◆ Task item: From the line with "Macau in China’s" up to and including the line with "Cardoso, Lula da" in the records, replace "refugiado ambiental" with "refugiado climático" and leave everything else unchanged. Give only those lines.

━━━

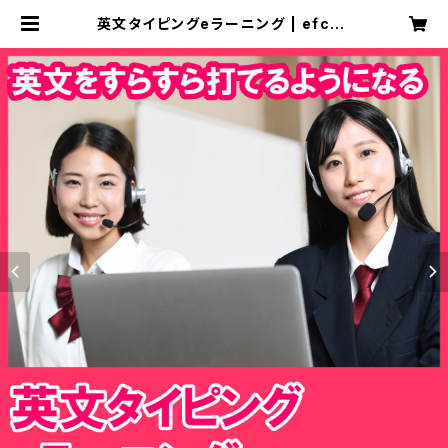
英文タイピングeラーニング | efcon
（パソコンeラーニングショップ)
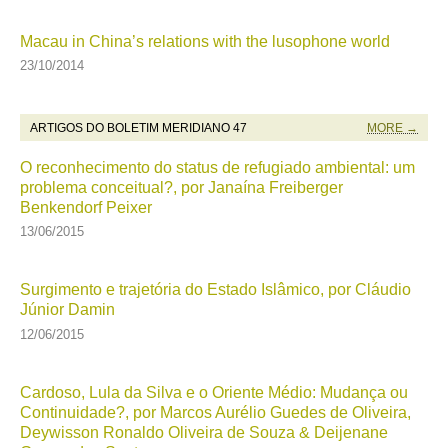
Macau in China’s relations with the lusophone world
23/10/2014
ARTIGOS DO BOLETIM MERIDIANO 47
MORE →
O reconhecimento do status de refugiado ambiental: um
problema conceitual?, por Janaína Freiberger
Benkendorf Peixer
13/06/2015
Surgimento e trajetória do Estado Islâmico, por Cláudio
Júnior Damin
12/06/2015
Cardoso, Lula da Silva e o Oriente Médio: Mudança ou
Continuidade?, por Marcos Aurélio Guedes de Oliveira,
Deywisson Ronaldo Oliveira de Souza & Deijenane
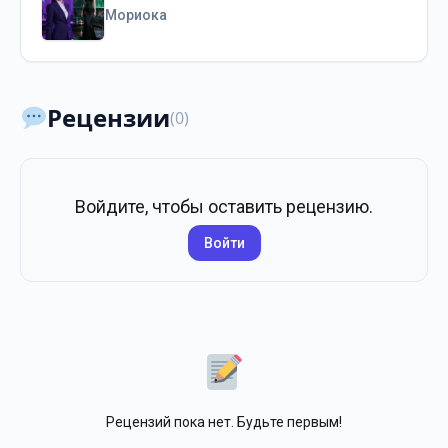
Мориока
Рецензии
(0)
Войдите, чтобы оставить рецензию.
Войти
Рецензий пока нет. Будьте первым!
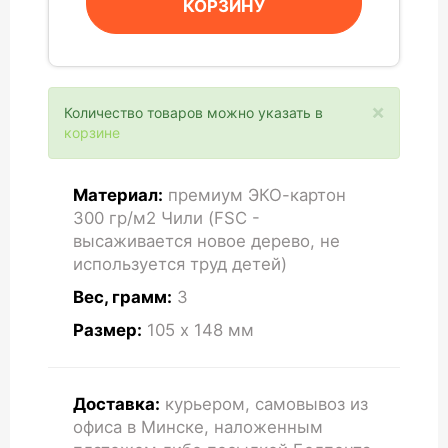
КОРЗИНУ
×
Количество товаров можно указать в
корзине
Материал:
премиум ЭКО-картон
300 гр/м2 Чили (FSC -
высаживается новое дерево, не
используется труд детей)
Вес, грамм:
3
Размер:
105 x 148
мм
Доставка:
курьером, самовывоз из
офиса в Минске, наложенным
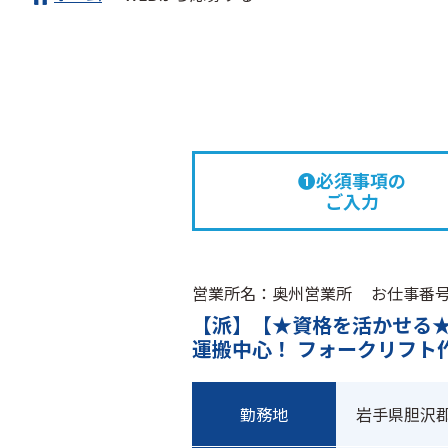
❶必須事項の
ご入力
営業所名：奥州営業所
お仕事番号 w
【派】【★資格を活かせる★
運搬中心！ フォークリフト
勤務地
岩手県胆沢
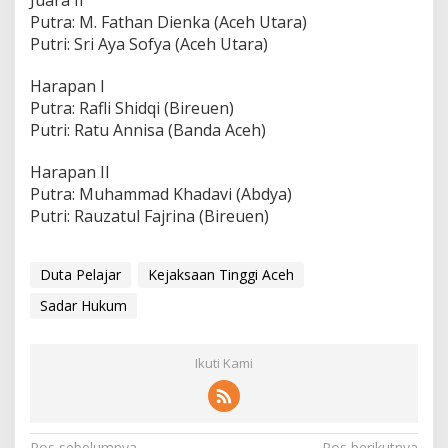
Putra: M. Fathan Dienka (Aceh Utara)
Putri: Sri Aya Sofya (Aceh Utara)
Harapan I
Putra: Rafli Shidqi (Bireuen)
Putri: Ratu Annisa (Banda Aceh)
Harapan II
Putra: Muhammad Khadavi (Abdya)
Putri: Rauzatul Fajrina (Bireuen)
Duta Pelajar
Kejaksaan Tinggi Aceh
Sadar Hukum
Ikuti Kami
Pos sebelumnya
Pos berikutnya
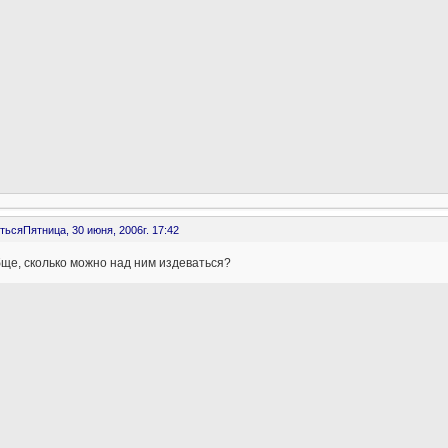
ться
Пятница, 30 июня, 2006г. 17:42
ще, сколько можно над ним издеваться?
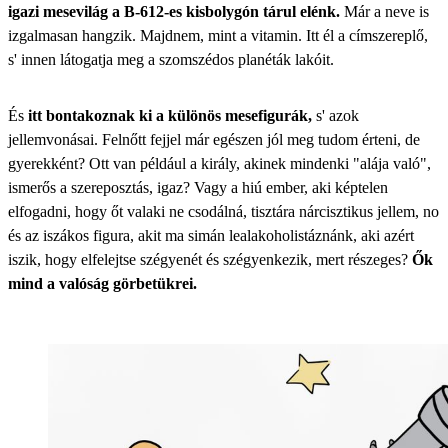
igazi mesevilág a B-612-es kisbolygón tárul elénk.
Már a neve is
izgalmasan hangzik. Majdnem, mint a vitamin. Itt él a címszereplő,
s' innen látogatja meg a szomszédos planéták lakóit.
És
itt bontakoznak ki a különös mesefigurák,
s' azok
jellemvonásai. Felnőtt fejjel már egészen jól meg tudom érteni, de
gyerekként? Ott van például a király, akinek mindenki "alája való",
ismerős a szereposztás, igaz? Vagy a hiú ember, aki képtelen
elfogadni, hogy őt valaki ne csodálná, tisztára nárcisztikus jellem, no
és az iszákos figura, akit ma simán lealakoholistáznánk, aki azért
iszik, hogy elfelejtse szégyenét és szégyenkezik, mert részeges?
Ők
mind a valóság görbetükrei.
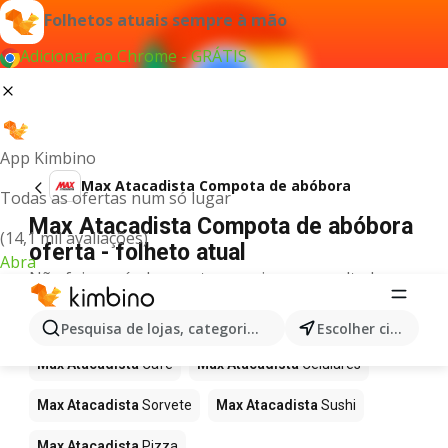
Folhetos atuais sempre à mão
Adicionar ao Chrome - GRÁTIS
App Kimbino
Max Atacadista Compota de abóbora
Todas as ofertas num só lugar
Max Atacadista Compota de abóbora
(14,1 mil avaliações)
oferta - folheto atual
Abra
Não foi possível encontrar quaisquer resultados
para este termo.
Mais produtos em Max Atacadista
Pesquisa de lojas, categorias,produtos...
Escolher cidade
Max Atacadista
Café
Max Atacadista
Celulares
Max Atacadista
Sorvete
Max Atacadista
Sushi
Max Atacadista
Pizza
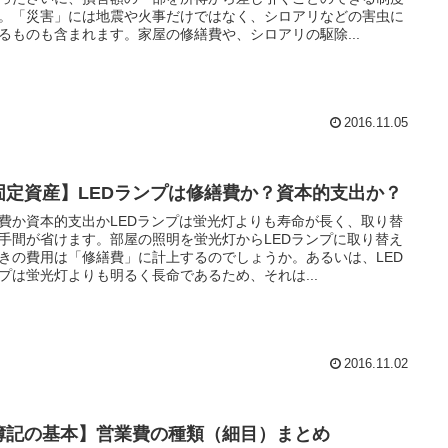
。「災害」には地震や火事だけではなく、シロアリなどの害虫に
るものも含まれます。家屋の修繕費や、シロアリの駆除...
2016.11.05
固定資産】LEDランプは修繕費か？資本的支出か？
費か資本的支出かLEDランプは蛍光灯よりも寿命が長く、取り替
手間が省けます。部屋の照明を蛍光灯からLEDランプに取り替え
きの費用は「修繕費」に計上するのでしょうか。あるいは、LED
プは蛍光灯よりも明るく長命であるため、それは...
2016.11.02
簿記の基本】営業費の種類（細目）まとめ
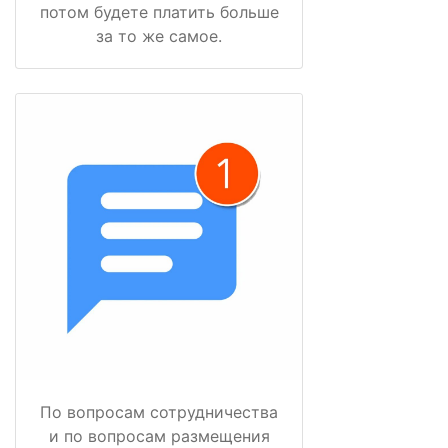
потом будете платить больше
за то же самое.
По вопросам сотрудничества
и по вопросам размещения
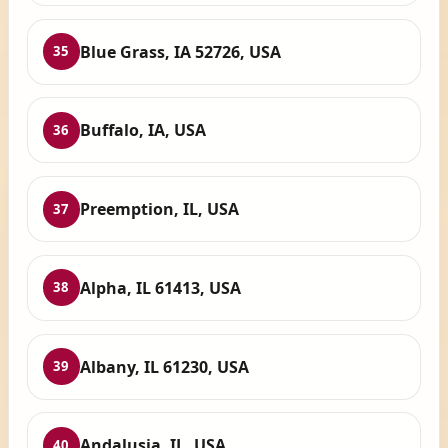
Blue Grass, IA 52726, USA
35
Buffalo, IA, USA
36
Preemption, IL, USA
37
Alpha, IL 61413, USA
38
Albany, IL 61230, USA
39
Andalusia, IL, USA
40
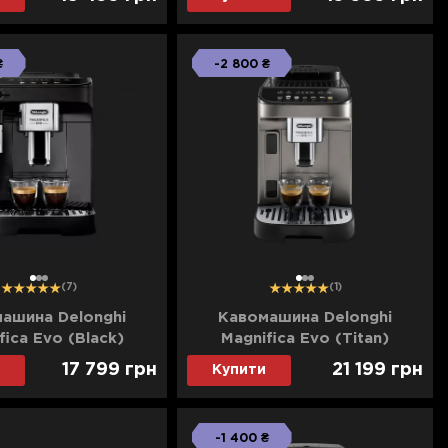
₴
-2 800 ₴
1
2
3
1
2
3
(7)
(1)
ашина Delonghi
Кавомашина Delonghi
fica Evo (Black)
Magnifica Evo (Titan)
17 799
грн
21 199
грн
Купити
-1 400 ₴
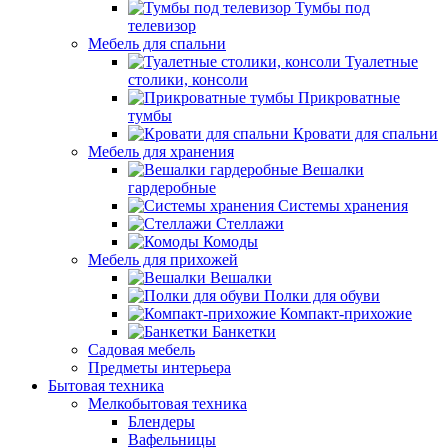
Тумбы под
телевизор
Мебель для спальни
Туалетные
столики, консоли
Прикроватные
тумбы
Кровати для спальни
Мебель для хранения
Вешалки
гардеробные
Системы хранения
Стеллажи
Комоды
Мебель для прихожей
Вешалки
Полки для обуви
Компакт-прихожие
Банкетки
Садовая мебель
Предметы интерьера
Бытовая техника
Мелкобытовая техника
Блендеры
Вафельницы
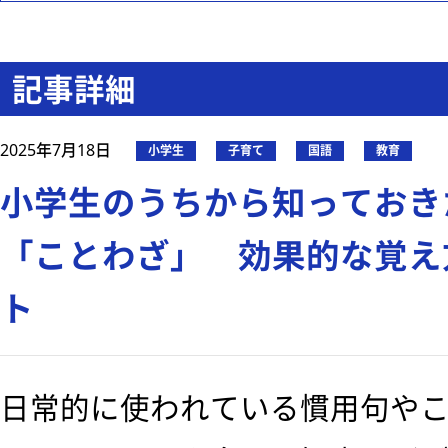
記事詳細
2025年7月18日
小学生
子育て
国語
教育
小学生のうちから知っておき
「ことわざ」 効果的な覚え
ト
日常的に使われている慣用句や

━━━

◆ Result of the exercise:
Macau in China’s relations with the lusophone world
23/10/2014
ARTIGOS DO BOLETIM MERIDIANO 47
MORE →
O reconhecimento do status de refugiado climático: um
problema conceitual?, por Janaína Freiberger
Benkendorf Peixer
13/06/2015
Surgimento e trajetória do Estado Islâmico, por Cláudio
Júnior Damin
12/06/2015
Cardoso, Lula da Silva e o Oriente Médio: Mudança ou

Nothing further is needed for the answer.